Maturation of oocytes and the subsequent outcome of the in vitro production (IVP) are affected by the composition of in vitro maturation (IVM) medium. To determine the use of serum interfering with effects of single molecules, we aimed at developing simplified IVM medium. The experimental IVM media were: (1) M199-medium supplemented with hormones and serum (control), (2) as 1 but serum was substituted with fatty acid-free serum albumin (FAFBSA) and (3) M199-medium without hormonal and serum supplementation (M199). The quality of embryos was assessed on day 7 by morphology and cryotolerance, as well as by Terminal deoxynucleotidyl Transferase Biotin-dUTP Nick End Labeling (TUNEL) and differential staining. Results showed that the nuclear maturation was suppressed in M199 group alone. Embryo cleavage and development rates, and the proportion of quality 1 blastocysts were lower in the FAFBSA and M199 groups compared to the control. Differences in the cell allocation of fresh embryos were observed at the blastocyst stage, but not at the expanded blastocyst stage. The control group blastocysts had larger number of cells allocated to the inner cell mass (ICM), and the FAFBSA group blastocysts larger apoptotic cell proportion compared to the blastocysts derived from other groups. After cryopreservation, the reduction of ICM proportion and increase of apoptotic cell proportion of embryos were equal between the experimental groups. In conclusion, exclusion of serum from the IVM media reduces embryo development and may cause perturbations in blastocyst development. Differences in the cell allocation of blastocysts between IVM media may appear only when the developmental stages are taken into account.

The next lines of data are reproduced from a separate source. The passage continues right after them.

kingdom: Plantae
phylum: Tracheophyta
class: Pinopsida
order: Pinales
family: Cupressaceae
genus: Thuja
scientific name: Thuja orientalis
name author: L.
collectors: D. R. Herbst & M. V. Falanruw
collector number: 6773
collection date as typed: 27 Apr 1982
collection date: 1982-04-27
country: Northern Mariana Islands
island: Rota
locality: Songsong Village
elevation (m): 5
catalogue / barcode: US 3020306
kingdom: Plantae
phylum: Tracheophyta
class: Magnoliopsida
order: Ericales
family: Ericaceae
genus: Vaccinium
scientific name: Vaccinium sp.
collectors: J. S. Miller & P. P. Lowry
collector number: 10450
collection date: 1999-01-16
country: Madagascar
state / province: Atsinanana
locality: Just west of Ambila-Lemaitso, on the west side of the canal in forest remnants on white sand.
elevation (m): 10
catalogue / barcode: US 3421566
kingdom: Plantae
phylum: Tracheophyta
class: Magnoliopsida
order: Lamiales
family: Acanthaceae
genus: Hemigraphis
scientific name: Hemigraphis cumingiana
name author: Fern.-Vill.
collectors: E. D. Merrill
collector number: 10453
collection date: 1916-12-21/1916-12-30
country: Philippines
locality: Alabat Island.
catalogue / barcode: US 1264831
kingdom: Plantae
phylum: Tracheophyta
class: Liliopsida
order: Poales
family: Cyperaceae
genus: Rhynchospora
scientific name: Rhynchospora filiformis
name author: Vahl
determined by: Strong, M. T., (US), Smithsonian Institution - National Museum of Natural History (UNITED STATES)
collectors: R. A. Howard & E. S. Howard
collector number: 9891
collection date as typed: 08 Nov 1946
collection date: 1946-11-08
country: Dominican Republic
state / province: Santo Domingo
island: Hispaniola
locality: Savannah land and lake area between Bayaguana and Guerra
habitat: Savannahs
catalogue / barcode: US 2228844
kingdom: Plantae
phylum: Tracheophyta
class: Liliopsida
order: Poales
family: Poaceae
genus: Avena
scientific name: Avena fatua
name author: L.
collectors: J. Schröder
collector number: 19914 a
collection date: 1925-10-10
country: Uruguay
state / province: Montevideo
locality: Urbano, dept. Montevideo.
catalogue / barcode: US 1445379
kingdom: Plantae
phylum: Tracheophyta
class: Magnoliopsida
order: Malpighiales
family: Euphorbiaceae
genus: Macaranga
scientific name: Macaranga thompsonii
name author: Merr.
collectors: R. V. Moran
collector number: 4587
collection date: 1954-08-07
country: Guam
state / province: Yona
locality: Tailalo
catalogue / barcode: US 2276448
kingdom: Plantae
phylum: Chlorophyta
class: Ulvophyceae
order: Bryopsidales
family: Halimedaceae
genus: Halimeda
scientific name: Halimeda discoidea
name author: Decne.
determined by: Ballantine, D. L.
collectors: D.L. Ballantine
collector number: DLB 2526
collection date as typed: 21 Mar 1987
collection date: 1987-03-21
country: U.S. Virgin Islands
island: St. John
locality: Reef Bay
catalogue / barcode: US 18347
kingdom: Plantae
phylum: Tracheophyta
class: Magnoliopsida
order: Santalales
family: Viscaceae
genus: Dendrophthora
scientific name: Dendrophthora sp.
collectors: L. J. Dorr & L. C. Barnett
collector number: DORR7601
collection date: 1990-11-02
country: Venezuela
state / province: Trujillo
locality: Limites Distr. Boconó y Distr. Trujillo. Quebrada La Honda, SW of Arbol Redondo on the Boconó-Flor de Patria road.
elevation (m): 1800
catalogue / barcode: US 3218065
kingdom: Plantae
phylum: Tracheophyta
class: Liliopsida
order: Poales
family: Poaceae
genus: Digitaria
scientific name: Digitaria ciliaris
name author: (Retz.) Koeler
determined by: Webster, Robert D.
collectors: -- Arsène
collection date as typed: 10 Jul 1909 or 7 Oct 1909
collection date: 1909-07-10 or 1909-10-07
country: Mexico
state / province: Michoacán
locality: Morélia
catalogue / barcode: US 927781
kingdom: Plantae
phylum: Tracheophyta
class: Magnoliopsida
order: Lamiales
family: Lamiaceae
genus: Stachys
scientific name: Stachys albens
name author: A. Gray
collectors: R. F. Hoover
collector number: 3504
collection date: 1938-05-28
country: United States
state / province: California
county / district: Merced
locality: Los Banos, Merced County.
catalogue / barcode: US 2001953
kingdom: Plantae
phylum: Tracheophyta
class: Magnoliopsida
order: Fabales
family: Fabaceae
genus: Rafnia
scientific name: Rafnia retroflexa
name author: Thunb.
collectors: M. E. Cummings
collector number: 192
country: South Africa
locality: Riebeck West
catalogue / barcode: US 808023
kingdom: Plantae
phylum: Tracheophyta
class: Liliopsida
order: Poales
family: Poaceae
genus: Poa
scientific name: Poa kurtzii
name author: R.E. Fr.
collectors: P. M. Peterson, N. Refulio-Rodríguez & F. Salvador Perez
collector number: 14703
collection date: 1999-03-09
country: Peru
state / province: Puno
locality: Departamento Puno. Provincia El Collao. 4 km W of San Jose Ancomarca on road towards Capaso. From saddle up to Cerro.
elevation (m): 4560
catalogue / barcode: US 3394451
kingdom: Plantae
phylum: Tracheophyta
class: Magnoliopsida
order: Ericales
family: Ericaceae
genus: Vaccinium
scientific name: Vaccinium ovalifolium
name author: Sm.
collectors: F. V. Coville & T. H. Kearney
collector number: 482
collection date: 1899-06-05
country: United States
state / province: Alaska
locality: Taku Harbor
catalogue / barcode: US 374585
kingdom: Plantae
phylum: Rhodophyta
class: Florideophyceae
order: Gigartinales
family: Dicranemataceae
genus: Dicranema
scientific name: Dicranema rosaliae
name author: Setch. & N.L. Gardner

卵母细胞的成熟以及随后的体外生产(IVP)结果会受到体外成熟(IVM)培养基成分的影响。为了确定血清对单分子效应的干扰作用,我们旨在开发简化的IVM培养基。实验性IVM培养基如下:(1)添加激素和血清的M199培养基(对照),(2)与1相同,但血清被无脂肪酸血清白蛋白(FAFBSA)替代,以及(3)不添加激素和血清的M199培养基(M199)。在第7天通过形态学、耐冻性以及末端脱氧核苷酸转移酶生物素-dUTP缺口末端标记(TUNEL)和差异染色来评估胚胎质量。结果显示,仅M199组的核成熟受到抑制。与对照组相比,FAFBSA组和M199组的胚胎分裂和发育率以及1级囊胚的比例较低。在囊胚阶段观察到新鲜胚胎细胞分配存在差异,但在扩张囊胚阶段未观察到。与其他组来源的囊胚相比,对照组囊胚分配到内细胞团(ICM)的细胞数量更多,FAFBSA组囊胚的凋亡细胞比例更高。冷冻保存后,实验组胚胎的ICM比例降低和凋亡细胞比例增加的情况相同。总之,从IVM培养基中排除血清会降低胚胎发育,并可能导致囊胚发育出现扰动。仅在考虑发育阶段时,IVM培养基之间囊胚的细胞分配差异才可能出现。